Daughters-in-Law

by Joanna Trollope

Published 3 March 2011
Rachel has always loved being at the centre of her large family. She has fiercely devoted herself to her three sons all their lives,and continues to do so even now they are all grown up. They are, of course, devoted to her - she and Anthony, their father, hold the family together at their big, beautiful, ramshackle house near the wide, bird-haunted coast of Suffolk. But when Luke, her youngest, gets married, Rachel finds that control is slipping away. Other people seem to be becoming more important to her children than she is, and she can no longer rely on her role as undisputed matriarch. A power struggle develops which can only end in unhappiness; her three daughters-in-law want to do things their own way, and so, to her grief, do her sons...

The Other Family

by Joanna Trollope

Published 18 February 2010
Chrissie always believed that Richie loved her, had loved her for all the twenty-three years they'd been together, loved their three daughters and their house in Highgate and their happy, lively existence. But if she really was the love of his life, why had he never given her the one thing that would have made her life perfect? The ring she wore was not a wedding ring, and it did not bring her the security of marriage. That belonged, still, to Margaret, back in Newcastle where Richie had started off as a musician, before he became famous. Margaret and her son Scott never saw Richie, and had never met the three girls. They were his other family, not mentioned but always in Chrissie's mind, an obstacle to her complete happiness. And then, suddenly and shockingly, Richie is no longer there, and Chrissie and the girls have to learn to manage without him. The presence of the other family becomes, all at once, impossible to ignore - not least because they are involved in Richie's will.
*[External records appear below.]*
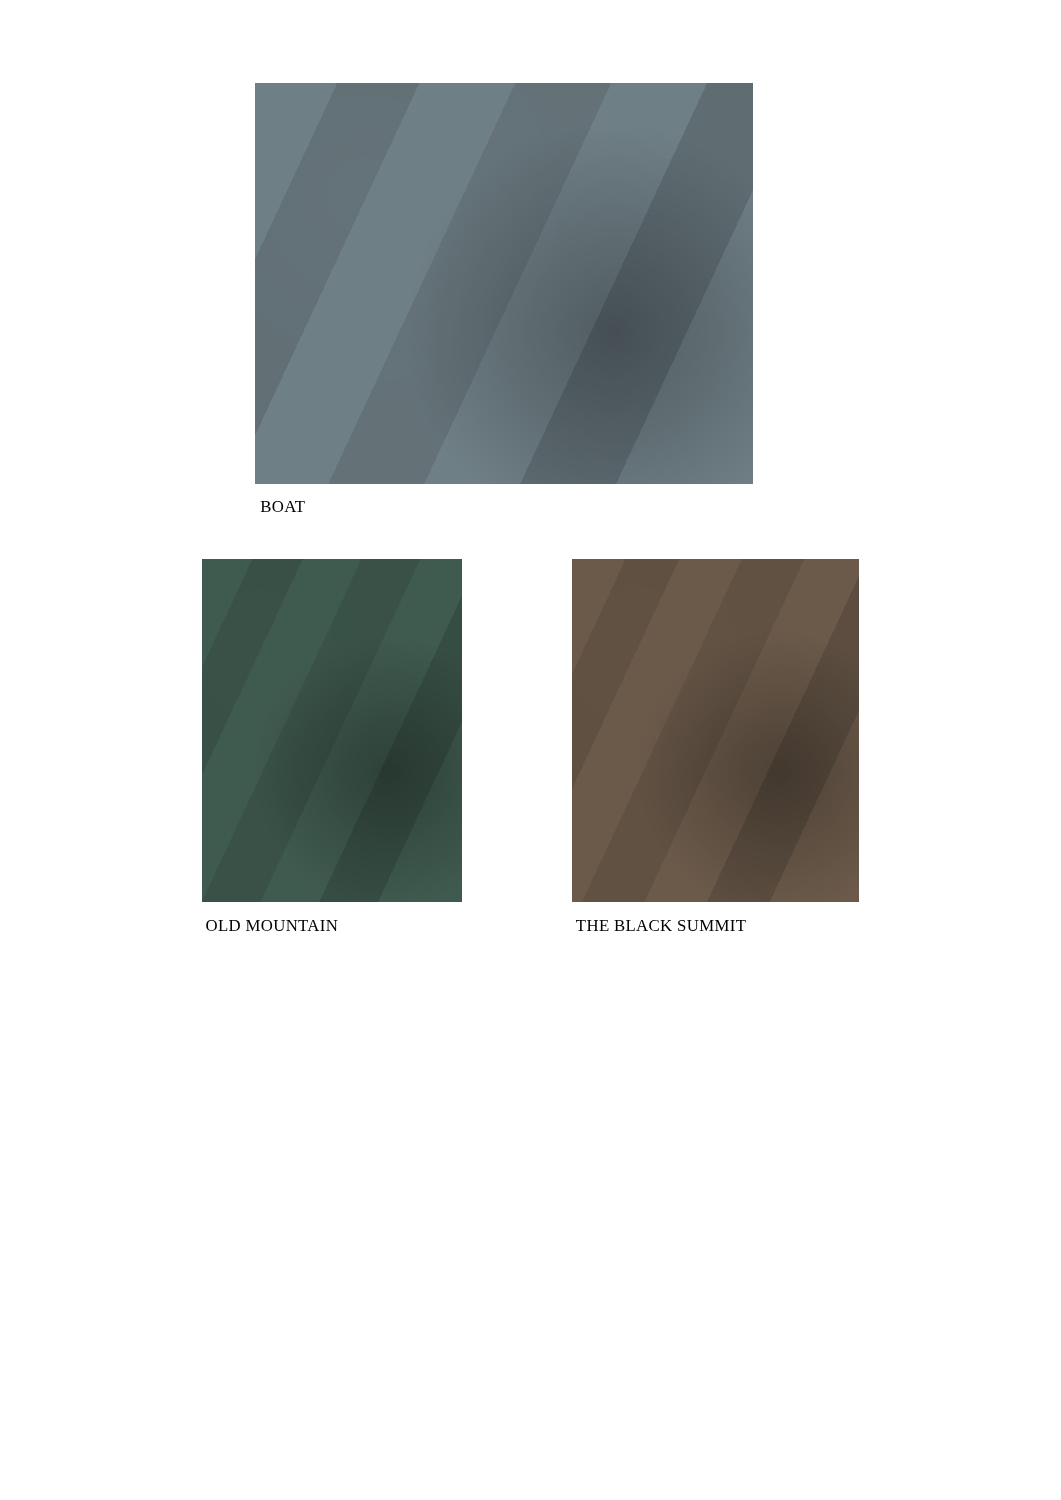Boat
Old Mountain
The Black Summit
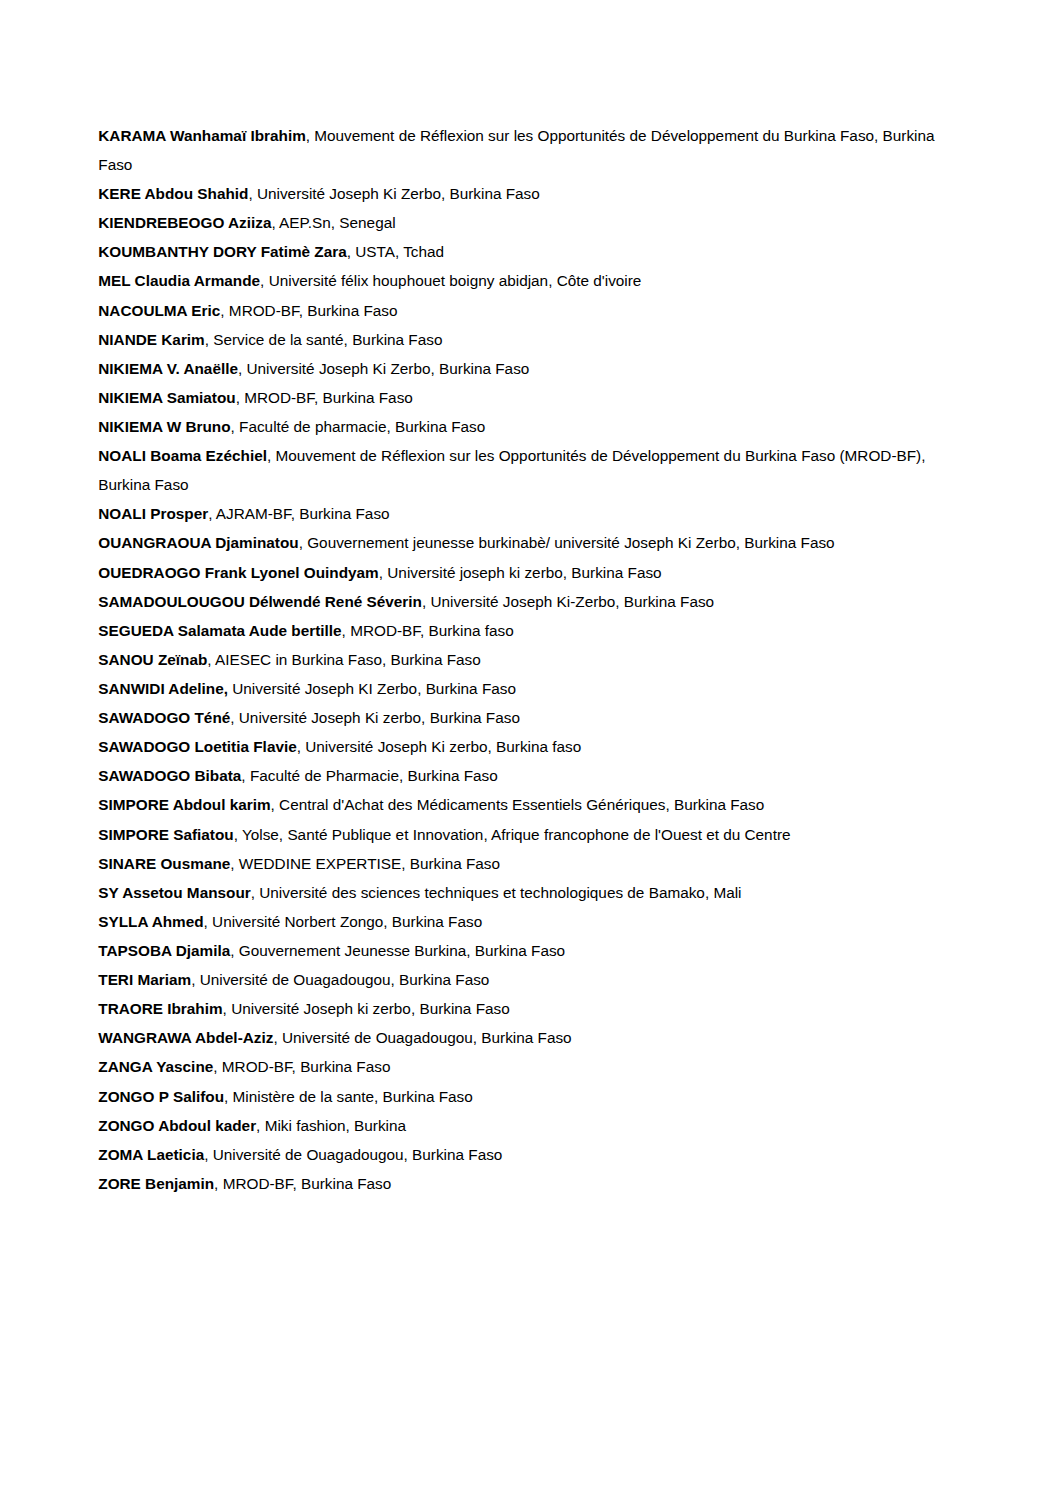KARAMA Wanhamaï Ibrahim, Mouvement de Réflexion sur les Opportunités de Développement du Burkina Faso, Burkina Faso
KERE Abdou Shahid, Université Joseph Ki Zerbo, Burkina Faso
KIENDREBEOGO Aziiza, AEP.Sn, Senegal
KOUMBANTHY DORY Fatimè Zara, USTA, Tchad
MEL Claudia Armande, Université félix houphouet boigny abidjan, Côte d'ivoire
NACOULMA Eric, MROD-BF, Burkina Faso
NIANDE Karim, Service de la santé, Burkina Faso
NIKIEMA V. Anaëlle, Université Joseph Ki Zerbo, Burkina Faso
NIKIEMA Samiatou, MROD-BF, Burkina Faso
NIKIEMA W Bruno, Faculté de pharmacie, Burkina Faso
NOALI Boama Ezéchiel, Mouvement de Réflexion sur les Opportunités de Développement du Burkina Faso (MROD-BF), Burkina Faso
NOALI Prosper, AJRAM-BF, Burkina Faso
OUANGRAOUA Djaminatou, Gouvernement jeunesse burkinabè/ université Joseph Ki Zerbo, Burkina Faso
OUEDRAOGO Frank Lyonel Ouindyam, Université joseph ki zerbo, Burkina Faso
SAMADOULOUGOU Délwendé René Séverin, Université Joseph Ki-Zerbo, Burkina Faso
SEGUEDA Salamata Aude bertille, MROD-BF, Burkina faso
SANOU Zeïnab, AIESEC in Burkina Faso, Burkina Faso
SANWIDI Adeline, Université Joseph KI Zerbo, Burkina Faso
SAWADOGO Téné, Université Joseph Ki zerbo, Burkina Faso
SAWADOGO Loetitia Flavie, Université Joseph Ki zerbo, Burkina faso
SAWADOGO Bibata, Faculté de Pharmacie, Burkina Faso
SIMPORE Abdoul karim, Central d'Achat des Médicaments Essentiels Génériques, Burkina Faso
SIMPORE Safiatou, Yolse, Santé Publique et Innovation, Afrique francophone de l'Ouest et du Centre
SINARE Ousmane, WEDDINE EXPERTISE, Burkina Faso
SY Assetou Mansour, Université des sciences techniques et technologiques de Bamako, Mali
SYLLA Ahmed, Université Norbert Zongo, Burkina Faso
TAPSOBA Djamila, Gouvernement Jeunesse Burkina, Burkina Faso
TERI Mariam, Université de Ouagadougou, Burkina Faso
TRAORE Ibrahim, Université Joseph ki zerbo, Burkina Faso
WANGRAWA Abdel-Aziz, Université de Ouagadougou, Burkina Faso
ZANGA Yascine, MROD-BF, Burkina Faso
ZONGO P Salifou, Ministère de la sante, Burkina Faso
ZONGO Abdoul kader, Miki fashion, Burkina
ZOMA Laeticia, Université de Ouagadougou, Burkina Faso
ZORE Benjamin, MROD-BF, Burkina Faso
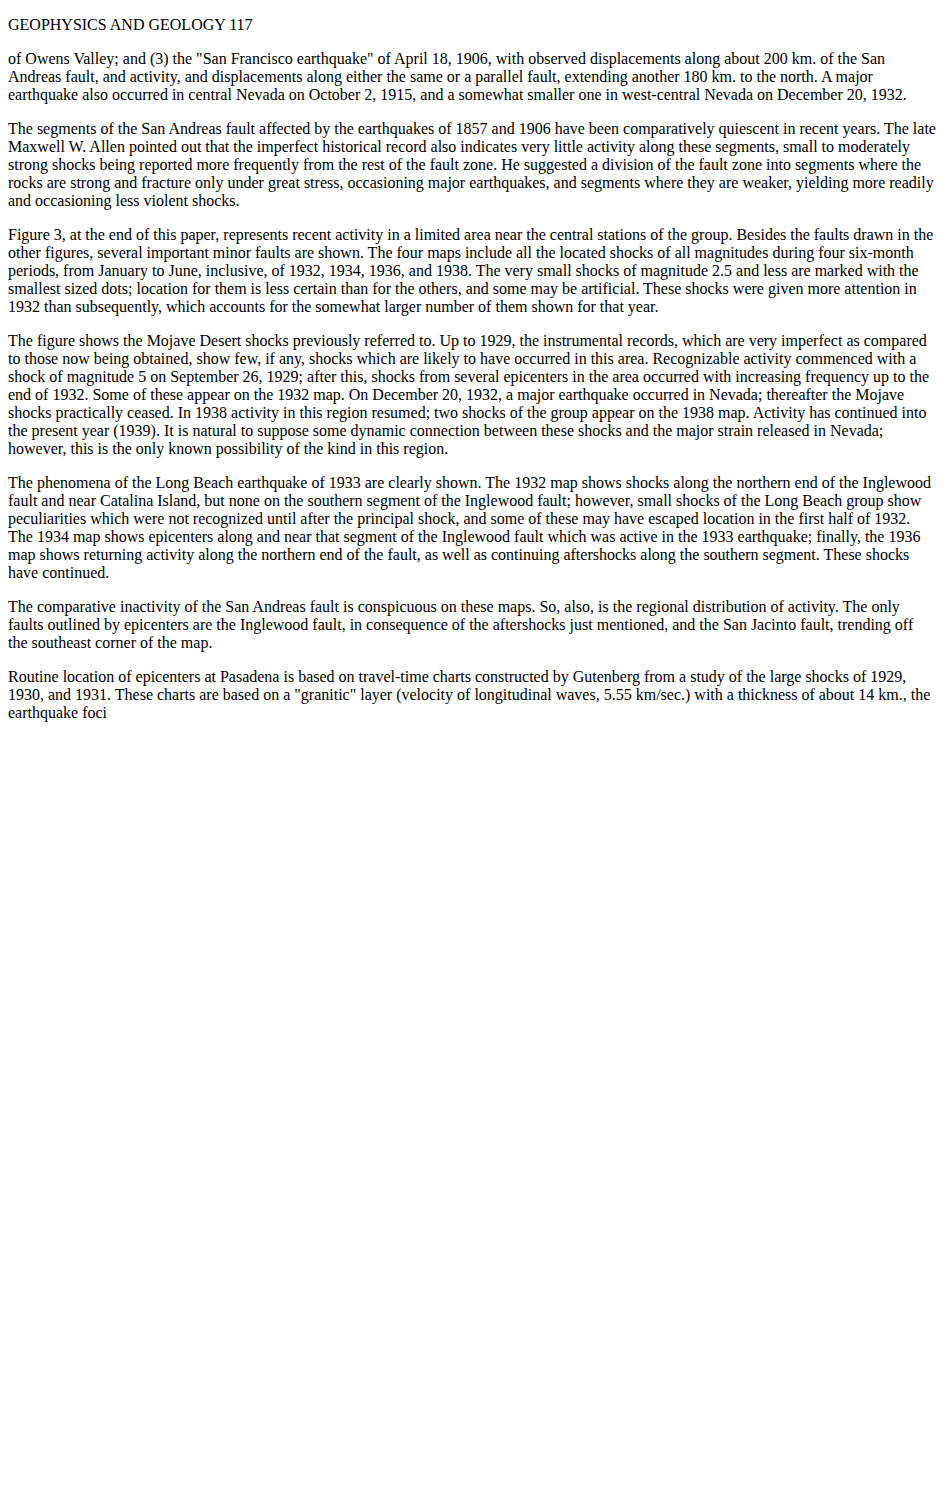GEOPHYSICS AND GEOLOGY 117
of Owens Valley; and (3) the "San Francisco earthquake" of April 18, 1906, with observed displacements along about 200 km. of the San Andreas fault, and activity, and displacements along either the same or a parallel fault, extending another 180 km. to the north. A major earthquake also occurred in central Nevada on October 2, 1915, and a somewhat smaller one in west-central Nevada on December 20, 1932.
The segments of the San Andreas fault affected by the earthquakes of 1857 and 1906 have been comparatively quiescent in recent years. The late Maxwell W. Allen pointed out that the imperfect historical record also indicates very little activity along these segments, small to moderately strong shocks being reported more frequently from the rest of the fault zone. He suggested a division of the fault zone into segments where the rocks are strong and fracture only under great stress, occasioning major earthquakes, and segments where they are weaker, yielding more readily and occasioning less violent shocks.
Figure 3, at the end of this paper, represents recent activity in a limited area near the central stations of the group. Besides the faults drawn in the other figures, several important minor faults are shown. The four maps include all the located shocks of all magnitudes during four six-month periods, from January to June, inclusive, of 1932, 1934, 1936, and 1938. The very small shocks of magnitude 2.5 and less are marked with the smallest sized dots; location for them is less certain than for the others, and some may be artificial. These shocks were given more attention in 1932 than subsequently, which accounts for the somewhat larger number of them shown for that year.
The figure shows the Mojave Desert shocks previously referred to. Up to 1929, the instrumental records, which are very imperfect as compared to those now being obtained, show few, if any, shocks which are likely to have occurred in this area. Recognizable activity commenced with a shock of magnitude 5 on September 26, 1929; after this, shocks from several epicenters in the area occurred with increasing frequency up to the end of 1932. Some of these appear on the 1932 map. On December 20, 1932, a major earthquake occurred in Nevada; thereafter the Mojave shocks practically ceased. In 1938 activity in this region resumed; two shocks of the group appear on the 1938 map. Activity has continued into the present year (1939). It is natural to suppose some dynamic connection between these shocks and the major strain released in Nevada; however, this is the only known possibility of the kind in this region.
The phenomena of the Long Beach earthquake of 1933 are clearly shown. The 1932 map shows shocks along the northern end of the Inglewood fault and near Catalina Island, but none on the southern segment of the Inglewood fault; however, small shocks of the Long Beach group show peculiarities which were not recognized until after the principal shock, and some of these may have escaped location in the first half of 1932. The 1934 map shows epicenters along and near that segment of the Inglewood fault which was active in the 1933 earthquake; finally, the 1936 map shows returning activity along the northern end of the fault, as well as continuing aftershocks along the southern segment. These shocks have continued.
The comparative inactivity of the San Andreas fault is conspicuous on these maps. So, also, is the regional distribution of activity. The only faults outlined by epicenters are the Inglewood fault, in consequence of the aftershocks just mentioned, and the San Jacinto fault, trending off the southeast corner of the map.
Routine location of epicenters at Pasadena is based on travel-time charts constructed by Gutenberg from a study of the large shocks of 1929, 1930, and 1931. These charts are based on a "granitic" layer (velocity of longitudinal waves, 5.55 km/sec.) with a thickness of about 14 km., the earthquake foci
Old resentments, and feelings of abandonment and loss, have to jostle with the practicalities of money and property...

Friday Nights

by Joanna Trollope

Published 4 February 2008
It's Eleanor who starts the Friday nights. From her window she sees two young women, with small children, separate, struggling and plainly lonely, and decides to ask them in, and see what happens. What happens is that a group gradually forms, a group of six different and disparate women, who become a circle of friends. They range in age from Jules, who is twenty-two and wants to be a DJ, to Eleanor herself, who is a retired professional and walks with a stick. They include one wife, three mothers, three singletons and five working women. They all of them, variously, value Friday nights. And then one of them meets a man - an enigmatic significant man - and the whole dynamic changes. The bonds that have been so closely forged are tested - and some of them break. With wit and warmth, Joanna Trollope explores the complexities, the sabotages, and the shifting currents of modern friendship.